**Task material:**
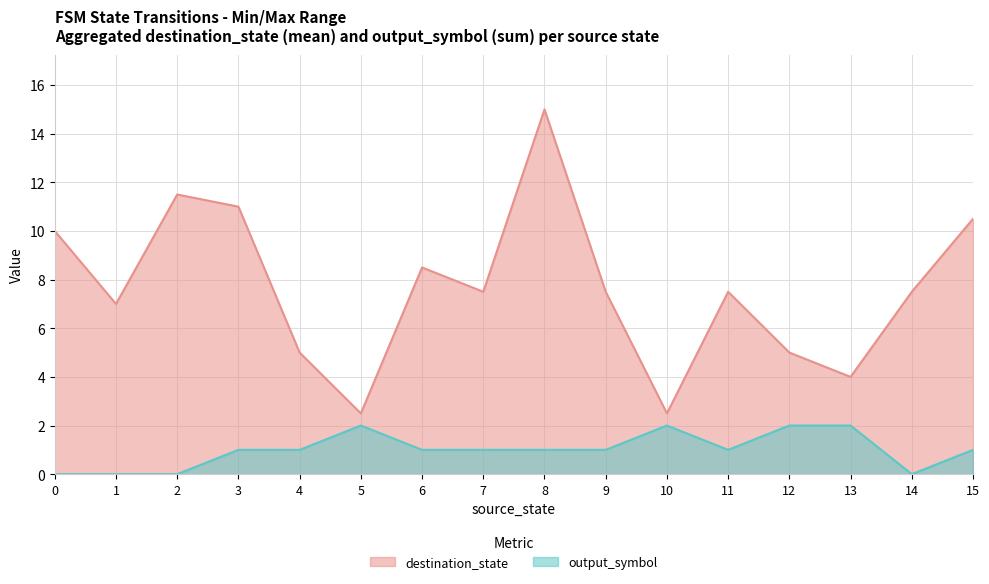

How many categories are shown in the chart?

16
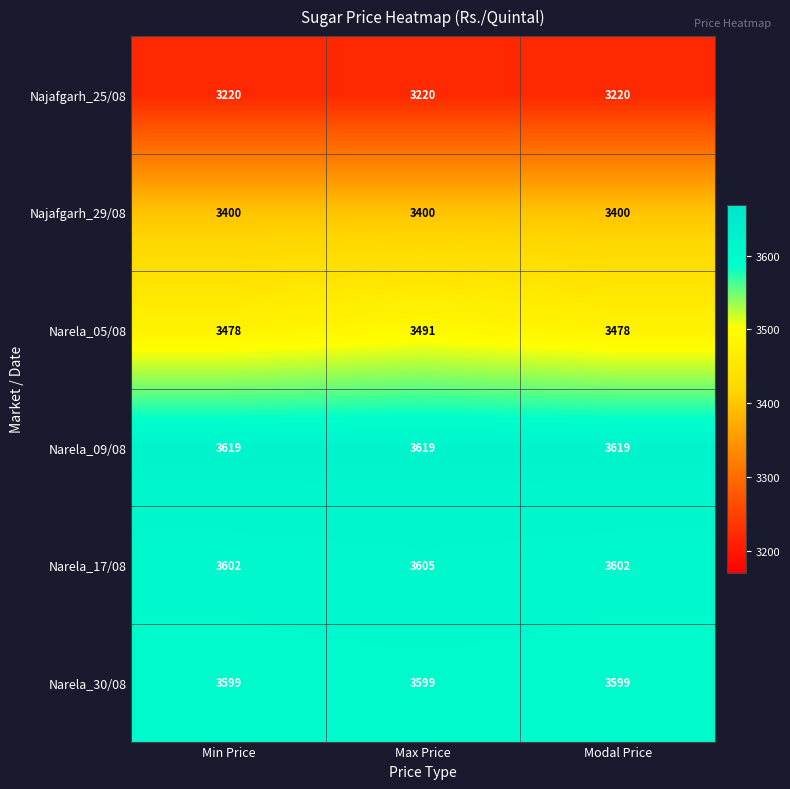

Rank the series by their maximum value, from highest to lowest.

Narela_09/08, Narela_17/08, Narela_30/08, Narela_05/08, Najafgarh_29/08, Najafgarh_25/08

**The task:**
Express the records above as a Markdown table with the columns Row and Line, one nonblank line per row, numbered in order. Leave the pictures out.

**Written response:**
| Row | Line |
|---|---|
| 1 | How many categories are shown in the chart? |
| 2 | 16 |
| 3 | Rank the series by their maximum value, from highest to lowest. |
| 4 | Narela_09/08, Narela_17/08, Narela_30/08, Narela_05/08, Najafgarh_29/08, Najafgarh_25/08 |